En la lectura anterior y en el evangelio encontramos dos actitudes, la de Elías que murmura contra Dios porque se siente solo, perseguido, abandonado, un gesto muy humano de reclamarle a su buen Padre Dios. Quien en un momento de cansancio, desesperación y dolor no ha exclamado: ¿dónde está Dios en todo esto? También te invito a reflexionar en los sentimientos de los coterráneos de Jesús, muchos de ellos creían conocerlo como el hijo del carpintero, por eso les era difícil entender su relación filial con su Padre Dios. Que conclusiones podemos sacar de estas actitudes, pues que la fe es un regalo de Dios. Así fue en la vida de Jesús, unos le veían resucitar a un muerto y decían: "este es el Hijo de Dios vivo y verdadero" y otros buscaban la forma de eliminarlo o les era indiferente.

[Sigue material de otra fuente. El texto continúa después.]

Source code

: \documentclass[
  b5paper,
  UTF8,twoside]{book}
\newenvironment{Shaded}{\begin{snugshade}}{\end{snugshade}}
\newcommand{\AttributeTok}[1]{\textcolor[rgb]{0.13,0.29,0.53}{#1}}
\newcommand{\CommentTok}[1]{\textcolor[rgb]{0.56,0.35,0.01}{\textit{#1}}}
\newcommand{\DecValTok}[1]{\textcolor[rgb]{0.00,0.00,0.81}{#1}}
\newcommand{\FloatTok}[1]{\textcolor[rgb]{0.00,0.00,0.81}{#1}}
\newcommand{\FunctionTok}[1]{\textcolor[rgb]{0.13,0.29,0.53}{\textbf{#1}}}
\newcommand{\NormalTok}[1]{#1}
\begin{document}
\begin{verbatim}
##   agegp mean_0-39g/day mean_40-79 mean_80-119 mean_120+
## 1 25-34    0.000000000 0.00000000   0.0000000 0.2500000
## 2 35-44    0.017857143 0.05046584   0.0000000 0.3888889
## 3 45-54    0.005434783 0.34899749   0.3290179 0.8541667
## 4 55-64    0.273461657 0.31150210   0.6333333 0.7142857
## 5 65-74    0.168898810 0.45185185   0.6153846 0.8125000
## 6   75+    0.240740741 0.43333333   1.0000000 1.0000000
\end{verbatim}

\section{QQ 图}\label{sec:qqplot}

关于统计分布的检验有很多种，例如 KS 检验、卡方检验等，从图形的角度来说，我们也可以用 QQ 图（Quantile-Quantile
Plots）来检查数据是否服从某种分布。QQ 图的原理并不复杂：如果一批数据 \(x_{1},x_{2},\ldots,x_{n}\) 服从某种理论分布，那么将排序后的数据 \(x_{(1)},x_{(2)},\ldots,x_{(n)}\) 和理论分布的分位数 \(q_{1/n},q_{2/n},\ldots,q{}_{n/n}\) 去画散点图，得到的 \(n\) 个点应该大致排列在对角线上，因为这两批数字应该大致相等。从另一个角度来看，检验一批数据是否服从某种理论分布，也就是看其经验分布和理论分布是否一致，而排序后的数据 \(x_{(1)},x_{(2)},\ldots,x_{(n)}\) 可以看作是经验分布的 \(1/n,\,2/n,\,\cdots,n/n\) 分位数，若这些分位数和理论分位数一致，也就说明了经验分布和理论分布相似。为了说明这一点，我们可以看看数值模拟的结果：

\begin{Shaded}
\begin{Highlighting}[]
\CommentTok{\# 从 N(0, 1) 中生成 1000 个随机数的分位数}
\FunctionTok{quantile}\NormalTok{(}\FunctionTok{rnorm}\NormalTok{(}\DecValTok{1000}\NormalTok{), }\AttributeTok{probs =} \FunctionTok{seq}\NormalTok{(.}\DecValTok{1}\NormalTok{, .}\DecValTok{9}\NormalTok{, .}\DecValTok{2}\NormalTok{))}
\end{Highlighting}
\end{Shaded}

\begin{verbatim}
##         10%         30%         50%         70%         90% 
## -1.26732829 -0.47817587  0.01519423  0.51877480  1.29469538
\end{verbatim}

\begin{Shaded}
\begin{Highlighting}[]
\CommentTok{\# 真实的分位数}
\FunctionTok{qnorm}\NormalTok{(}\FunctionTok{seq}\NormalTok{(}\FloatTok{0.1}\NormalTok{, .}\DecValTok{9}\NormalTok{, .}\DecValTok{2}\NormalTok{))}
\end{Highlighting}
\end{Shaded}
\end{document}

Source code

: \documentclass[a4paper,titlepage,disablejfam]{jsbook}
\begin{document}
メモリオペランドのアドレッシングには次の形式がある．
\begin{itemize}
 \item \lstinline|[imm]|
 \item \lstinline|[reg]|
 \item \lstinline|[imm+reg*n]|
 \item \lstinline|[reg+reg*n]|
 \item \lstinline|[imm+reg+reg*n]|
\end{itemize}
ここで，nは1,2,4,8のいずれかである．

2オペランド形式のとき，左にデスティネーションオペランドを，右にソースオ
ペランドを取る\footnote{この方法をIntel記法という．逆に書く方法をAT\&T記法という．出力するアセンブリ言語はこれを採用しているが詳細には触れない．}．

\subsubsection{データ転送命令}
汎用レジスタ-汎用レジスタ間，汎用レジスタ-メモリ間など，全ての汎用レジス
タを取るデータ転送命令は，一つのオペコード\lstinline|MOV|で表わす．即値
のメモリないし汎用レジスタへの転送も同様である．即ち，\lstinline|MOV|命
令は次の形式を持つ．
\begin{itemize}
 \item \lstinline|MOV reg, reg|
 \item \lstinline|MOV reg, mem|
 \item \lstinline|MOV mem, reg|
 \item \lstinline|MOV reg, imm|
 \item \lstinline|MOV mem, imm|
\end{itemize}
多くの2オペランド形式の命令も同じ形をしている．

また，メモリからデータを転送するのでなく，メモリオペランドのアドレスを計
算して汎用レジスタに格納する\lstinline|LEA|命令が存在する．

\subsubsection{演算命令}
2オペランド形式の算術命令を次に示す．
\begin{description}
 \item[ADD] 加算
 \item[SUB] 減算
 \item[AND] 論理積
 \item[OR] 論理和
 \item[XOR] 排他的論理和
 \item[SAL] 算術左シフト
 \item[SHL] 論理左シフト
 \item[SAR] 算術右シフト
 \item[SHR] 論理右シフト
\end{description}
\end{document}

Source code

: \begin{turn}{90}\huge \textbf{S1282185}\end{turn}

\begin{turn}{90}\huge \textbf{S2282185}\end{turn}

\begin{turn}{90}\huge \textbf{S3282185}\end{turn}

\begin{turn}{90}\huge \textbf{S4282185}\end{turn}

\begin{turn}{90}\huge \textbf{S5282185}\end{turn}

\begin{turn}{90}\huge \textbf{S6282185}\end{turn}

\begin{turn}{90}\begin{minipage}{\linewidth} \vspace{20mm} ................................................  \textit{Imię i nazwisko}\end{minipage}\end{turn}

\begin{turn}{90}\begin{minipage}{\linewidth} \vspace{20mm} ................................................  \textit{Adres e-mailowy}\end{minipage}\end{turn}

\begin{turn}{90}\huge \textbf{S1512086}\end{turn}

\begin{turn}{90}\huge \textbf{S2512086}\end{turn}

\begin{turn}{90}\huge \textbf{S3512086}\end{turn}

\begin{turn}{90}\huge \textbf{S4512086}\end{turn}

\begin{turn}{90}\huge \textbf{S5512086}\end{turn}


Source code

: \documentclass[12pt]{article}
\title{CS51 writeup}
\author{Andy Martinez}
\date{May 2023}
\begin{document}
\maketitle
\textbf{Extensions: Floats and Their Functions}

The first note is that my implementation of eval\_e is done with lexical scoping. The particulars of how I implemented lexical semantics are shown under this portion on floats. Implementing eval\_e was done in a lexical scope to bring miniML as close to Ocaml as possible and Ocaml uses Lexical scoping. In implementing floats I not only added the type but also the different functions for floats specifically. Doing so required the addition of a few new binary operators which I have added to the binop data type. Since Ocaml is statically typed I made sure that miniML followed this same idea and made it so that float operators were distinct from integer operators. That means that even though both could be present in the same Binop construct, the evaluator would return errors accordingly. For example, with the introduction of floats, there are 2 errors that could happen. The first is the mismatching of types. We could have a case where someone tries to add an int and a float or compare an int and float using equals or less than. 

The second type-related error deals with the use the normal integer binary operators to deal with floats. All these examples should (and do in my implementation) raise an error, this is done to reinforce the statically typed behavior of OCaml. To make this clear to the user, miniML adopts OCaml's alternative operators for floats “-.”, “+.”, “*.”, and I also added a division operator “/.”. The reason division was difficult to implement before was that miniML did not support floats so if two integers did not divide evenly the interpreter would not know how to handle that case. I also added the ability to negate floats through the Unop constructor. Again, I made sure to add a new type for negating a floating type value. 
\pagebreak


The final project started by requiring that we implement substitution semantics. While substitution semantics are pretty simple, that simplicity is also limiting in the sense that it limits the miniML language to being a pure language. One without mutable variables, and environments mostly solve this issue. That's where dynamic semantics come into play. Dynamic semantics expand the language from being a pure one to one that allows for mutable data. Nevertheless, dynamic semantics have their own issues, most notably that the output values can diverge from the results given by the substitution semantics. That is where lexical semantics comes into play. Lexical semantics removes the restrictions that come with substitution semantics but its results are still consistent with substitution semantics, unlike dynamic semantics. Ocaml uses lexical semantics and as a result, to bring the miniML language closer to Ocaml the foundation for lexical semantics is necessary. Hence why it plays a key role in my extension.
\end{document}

En nuestra cultura hay muchos que dicen creer en el Señor, pero sin compromiso, son actitudes humanas que como dice el Papa Francisco: "Son humanas, pero no cristianas". La libertad humana es un misterio donde el ser humano constantemente tiene que responder a la gracia de Dios optando con fe por Jesús el Pan de VIDA para enfrentar las asechanzas del mal, o rechazando el estilo de vida cristiana, con todas las consecuencias de indiferencia, injusticia y dolor, que vemos todos los días a nuestro 0alrededor.

Recuerda hermano, Jesús el Pan de Vida es el único que nos trae el perdón del pecado de la indiferencia convirtiéndonos en solidarios ante el dolor y el sufrimiento de muchos hermanos.

No deseo finalizar sin recordarte que el mejor ejemplo de decirle SI al Señor lo encontramos en María, la madre de la fe. Este miércoles 15 celebraremos la Asunción de María elevada al cielo, ella es ejemplo de solidaridad. Les invito a rezar el rosario por todas las familias que sufren en nuestra comunidad y por la nueva evangelización.